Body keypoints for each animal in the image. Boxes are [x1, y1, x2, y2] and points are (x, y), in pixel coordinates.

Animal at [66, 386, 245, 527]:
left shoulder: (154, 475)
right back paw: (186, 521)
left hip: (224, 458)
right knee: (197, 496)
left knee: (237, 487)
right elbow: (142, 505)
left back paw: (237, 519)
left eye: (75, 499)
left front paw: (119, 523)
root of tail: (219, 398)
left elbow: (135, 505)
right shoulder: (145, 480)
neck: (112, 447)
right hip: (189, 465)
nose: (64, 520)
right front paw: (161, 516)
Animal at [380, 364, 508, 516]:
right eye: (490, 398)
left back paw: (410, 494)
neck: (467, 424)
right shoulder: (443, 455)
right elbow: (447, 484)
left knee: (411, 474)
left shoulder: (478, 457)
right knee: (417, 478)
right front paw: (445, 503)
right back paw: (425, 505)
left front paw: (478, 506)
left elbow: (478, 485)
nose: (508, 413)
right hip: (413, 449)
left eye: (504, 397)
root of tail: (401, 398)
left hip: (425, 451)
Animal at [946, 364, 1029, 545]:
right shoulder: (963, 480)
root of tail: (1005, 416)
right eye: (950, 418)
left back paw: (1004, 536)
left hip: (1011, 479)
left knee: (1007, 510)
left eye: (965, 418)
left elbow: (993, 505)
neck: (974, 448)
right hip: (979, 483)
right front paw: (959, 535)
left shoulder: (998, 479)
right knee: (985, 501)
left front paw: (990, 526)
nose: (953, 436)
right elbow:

----

Every line above from the line with "right hip: (189, 465)" to the line with "left elbow: (478, 485)" is wanted, ends included; write them out exactly and add no other line.

right hip: (189, 465)
nose: (64, 520)
right front paw: (161, 516)
Animal at [380, 364, 508, 516]:
right eye: (490, 398)
left back paw: (410, 494)
neck: (467, 424)
right shoulder: (443, 455)
right elbow: (447, 484)
left knee: (411, 474)
left shoulder: (478, 457)
right knee: (417, 478)
right front paw: (445, 503)
right back paw: (425, 505)
left front paw: (478, 506)
left elbow: (478, 485)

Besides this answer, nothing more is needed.